• **TASK DESCRIPTION**: Rewrite each of the rows below, replacing "True or false" with "True/False" wherever it occurs and keeping everything else unchanged. Omit the pictures from your answer.

• **SUPPLIED MATERIAL**:
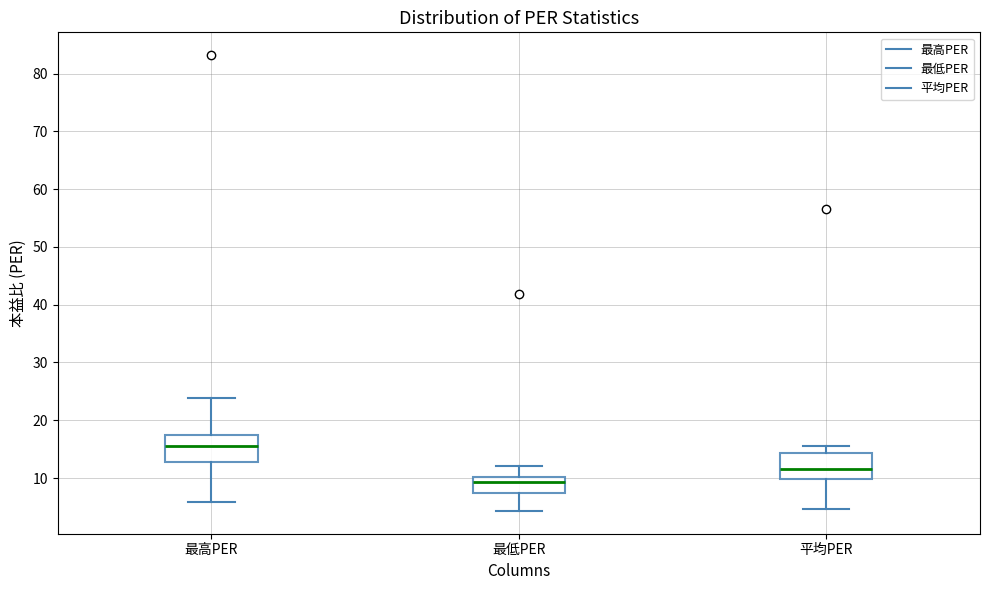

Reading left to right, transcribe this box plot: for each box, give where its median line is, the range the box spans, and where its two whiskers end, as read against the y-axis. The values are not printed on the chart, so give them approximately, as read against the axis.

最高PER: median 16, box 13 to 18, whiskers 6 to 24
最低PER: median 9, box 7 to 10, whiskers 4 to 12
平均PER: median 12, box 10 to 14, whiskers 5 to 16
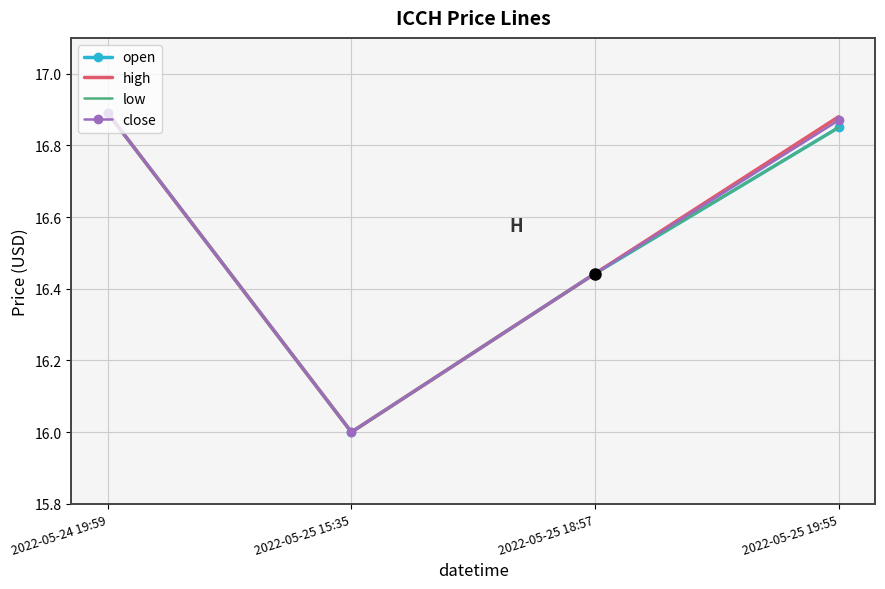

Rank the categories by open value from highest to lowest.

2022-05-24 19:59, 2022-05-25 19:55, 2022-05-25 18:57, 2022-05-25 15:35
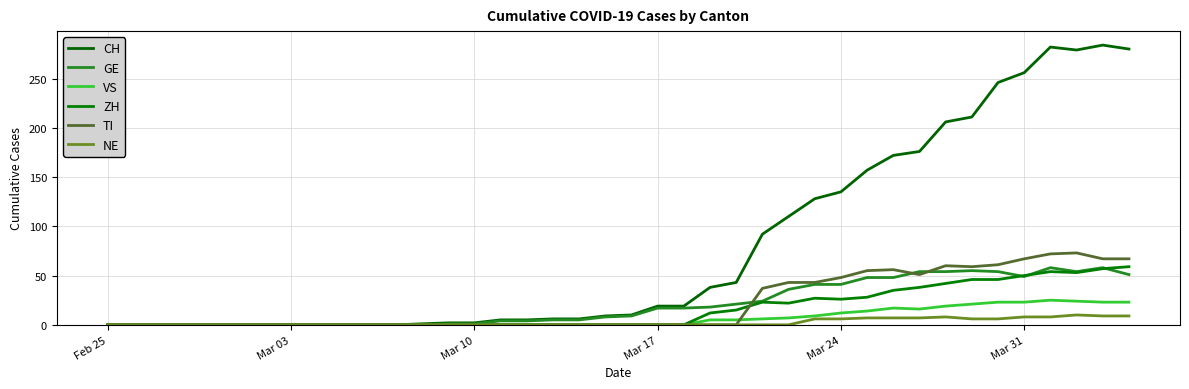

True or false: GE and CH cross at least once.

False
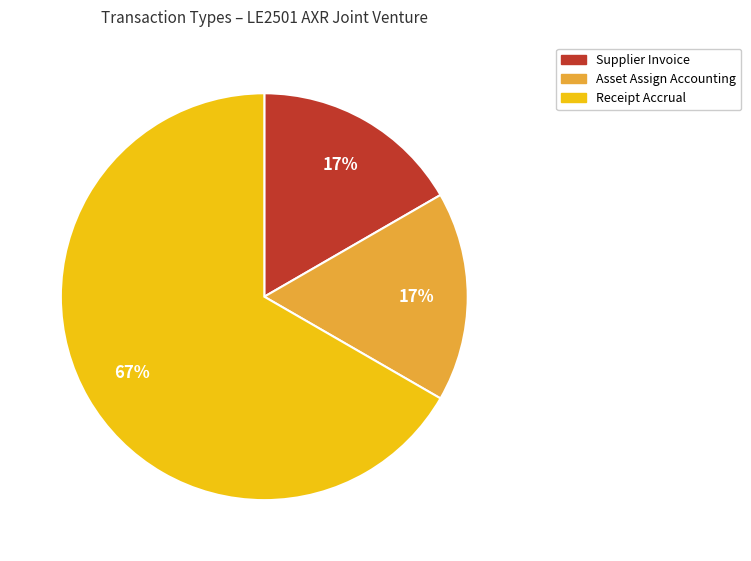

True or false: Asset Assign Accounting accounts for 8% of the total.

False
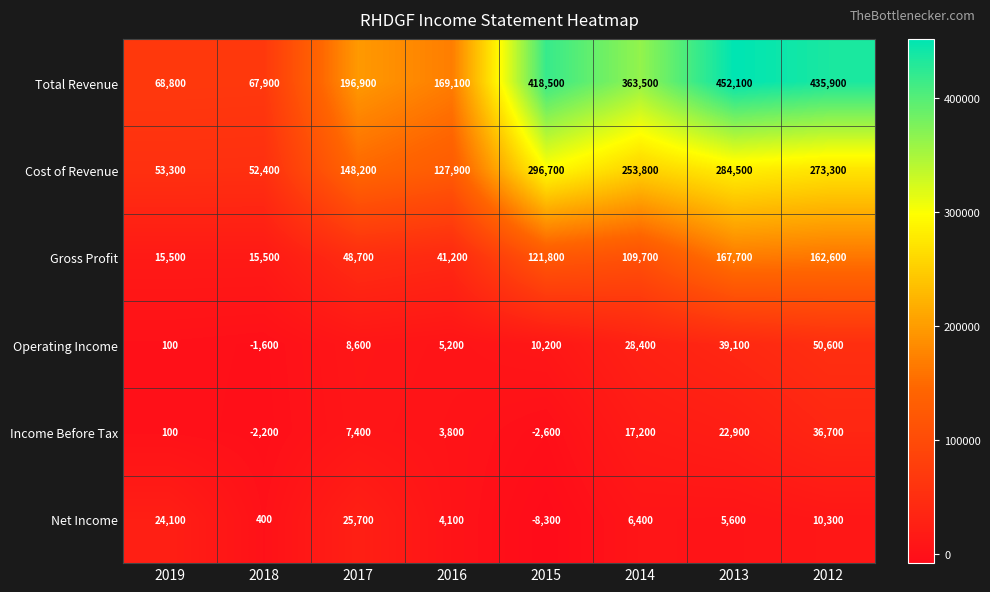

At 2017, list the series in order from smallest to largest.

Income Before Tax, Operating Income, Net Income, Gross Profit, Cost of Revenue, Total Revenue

• **ANSWER TO THIS TASK**:
Reading left to right, transcribe this box plot: for each box, give where its median line is, the range the box spans, and where its two whiskers end, as read against the y-axis. The values are not printed on the chart, so give them approximately, as read against the axis.

最高PER: median 16, box 13 to 18, whiskers 6 to 24
最低PER: median 9, box 7 to 10, whiskers 4 to 12
平均PER: median 12, box 10 to 14, whiskers 5 to 16

Rank the categories by open value from highest to lowest.

2022-05-24 19:59, 2022-05-25 19:55, 2022-05-25 18:57, 2022-05-25 15:35

True/False: GE and CH cross at least once.

False

True/False: Asset Assign Accounting accounts for 8% of the total.

False

At 2017, list the series in order from smallest to largest.

Income Before Tax, Operating Income, Net Income, Gross Profit, Cost of Revenue, Total Revenue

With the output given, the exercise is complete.